● **PROVIDED ENTRIES**

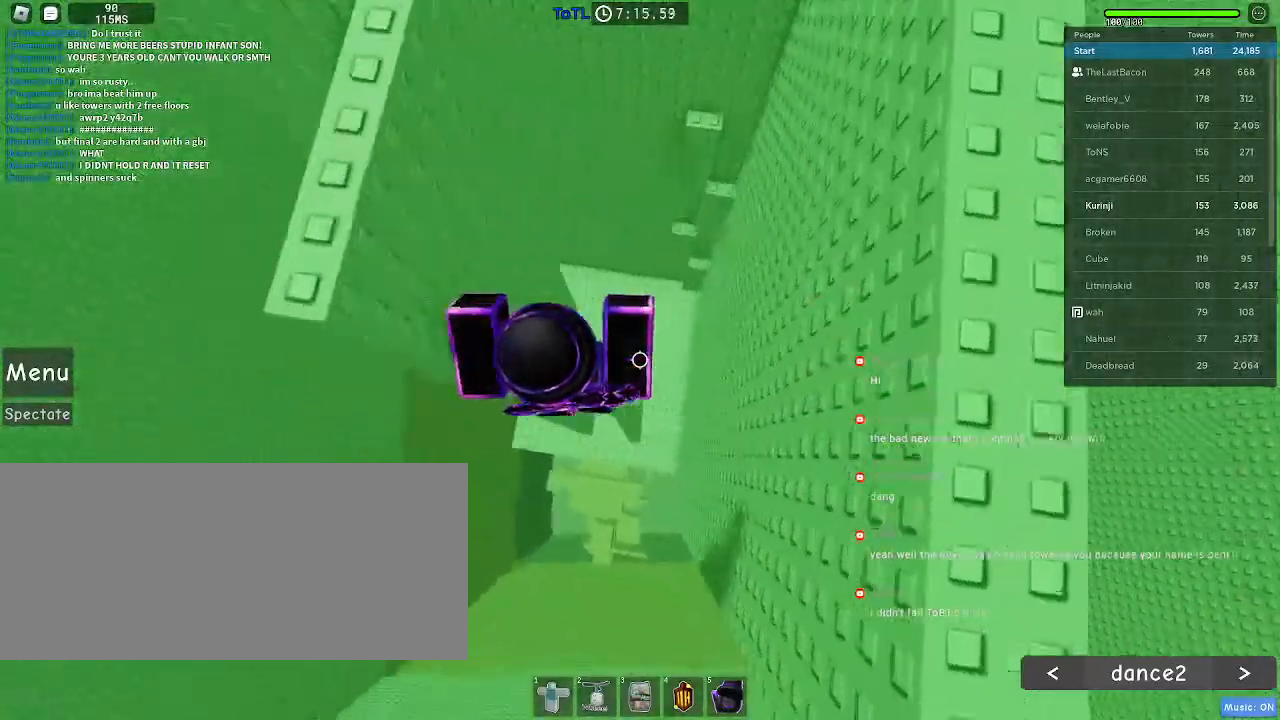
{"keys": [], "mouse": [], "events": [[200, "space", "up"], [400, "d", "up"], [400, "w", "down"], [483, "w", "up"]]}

--

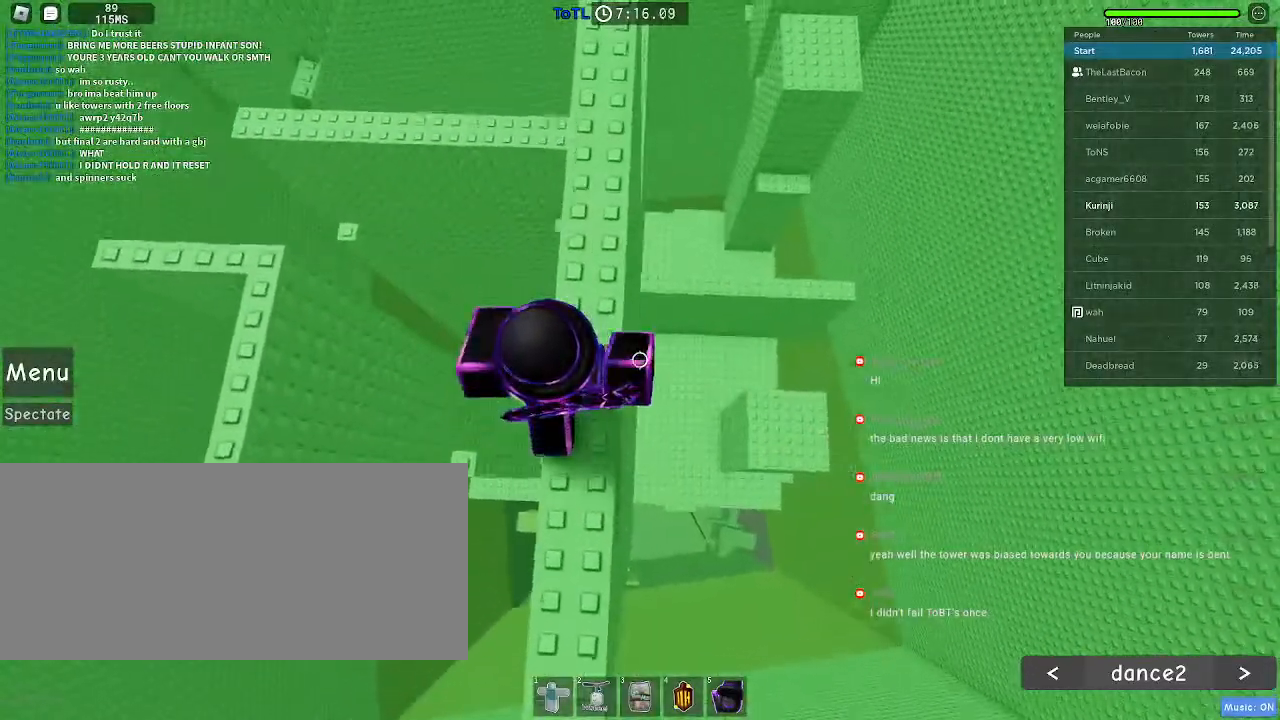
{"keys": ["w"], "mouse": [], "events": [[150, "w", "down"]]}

...

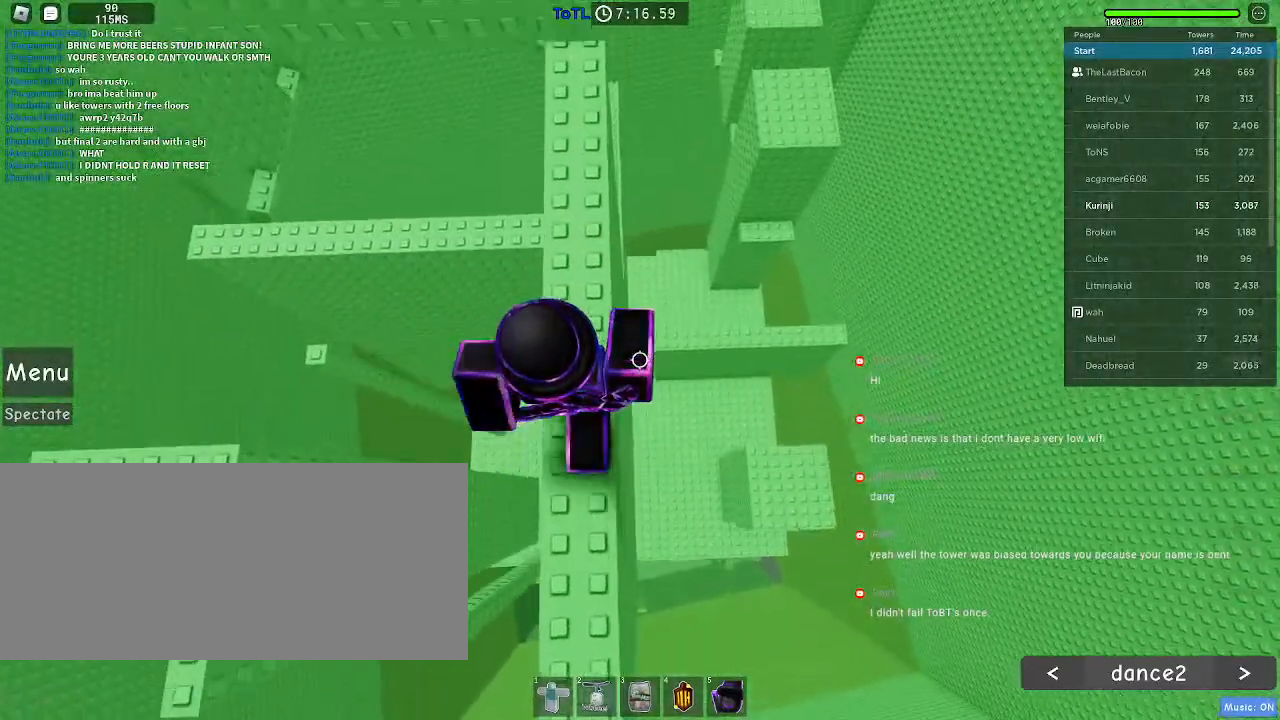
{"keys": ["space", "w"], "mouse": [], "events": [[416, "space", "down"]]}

● **WHAT THE TASK REQUIRES**
If a line of the data above contains "space", copy it out.

● **EXERCISE OUTPUT**
{"keys": [], "mouse": [], "events": [[200, "space", "up"], [400, "d", "up"], [400, "w", "down"], [483, "w", "up"]]}
{"keys": ["space", "w"], "mouse": [], "events": [[416, "space", "down"]]}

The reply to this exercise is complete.